In the material below, find the line containing "- **Access Controls:**" and the line containing "- **SOC 2 Type", then reproduce exactly both of them and every line between, and nothing else.

:::

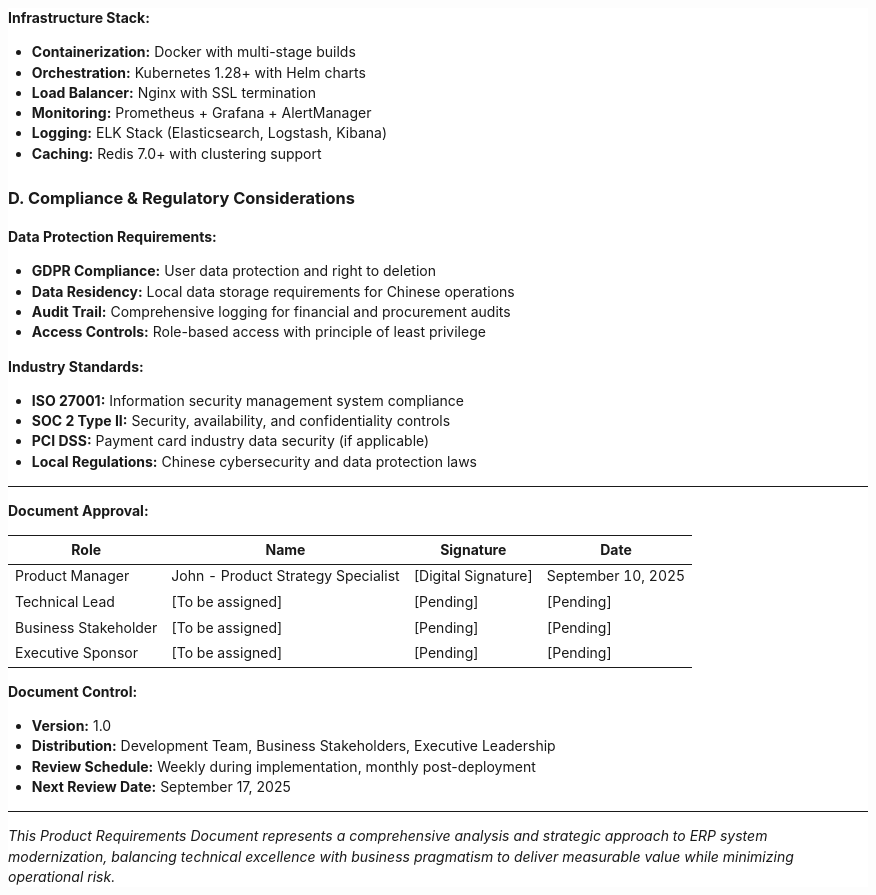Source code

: **Infrastructure Stack:**
- **Containerization:** Docker with multi-stage builds
- **Orchestration:** Kubernetes 1.28+ with Helm charts
- **Load Balancer:** Nginx with SSL termination
- **Monitoring:** Prometheus + Grafana + AlertManager
- **Logging:** ELK Stack (Elasticsearch, Logstash, Kibana)
- **Caching:** Redis 7.0+ with clustering support

### D. Compliance & Regulatory Considerations

**Data Protection Requirements:**
- **GDPR Compliance:** User data protection and right to deletion
- **Data Residency:** Local data storage requirements for Chinese operations
- **Audit Trail:** Comprehensive logging for financial and procurement audits
- **Access Controls:** Role-based access with principle of least privilege

**Industry Standards:**
- **ISO 27001:** Information security management system compliance
- **SOC 2 Type II:** Security, availability, and confidentiality controls
- **PCI DSS:** Payment card industry data security (if applicable)
- **Local Regulations:** Chinese cybersecurity and data protection laws

---

**Document Approval:**

| Role | Name | Signature | Date |
|------|------|-----------|------|
| Product Manager | John - Product Strategy Specialist | [Digital Signature] | September 10, 2025 |
| Technical Lead | [To be assigned] | [Pending] | [Pending] |
| Business Stakeholder | [To be assigned] | [Pending] | [Pending] |
| Executive Sponsor | [To be assigned] | [Pending] | [Pending] |

**Document Control:**
- **Version:** 1.0
- **Distribution:** Development Team, Business Stakeholders, Executive Leadership
- **Review Schedule:** Weekly during implementation, monthly post-deployment
- **Next Review Date:** September 17, 2025

---

*This Product Requirements Document represents a comprehensive analysis and strategic approach to ERP system modernization, balancing technical excellence with business pragmatism to deliver measurable value while minimizing operational risk.*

:::

Solution>
- **Access Controls:** Role-based access with principle of least privilege

**Industry Standards:**
- **ISO 27001:** Information security management system compliance
- **SOC 2 Type II:** Security, availability, and confidentiality controls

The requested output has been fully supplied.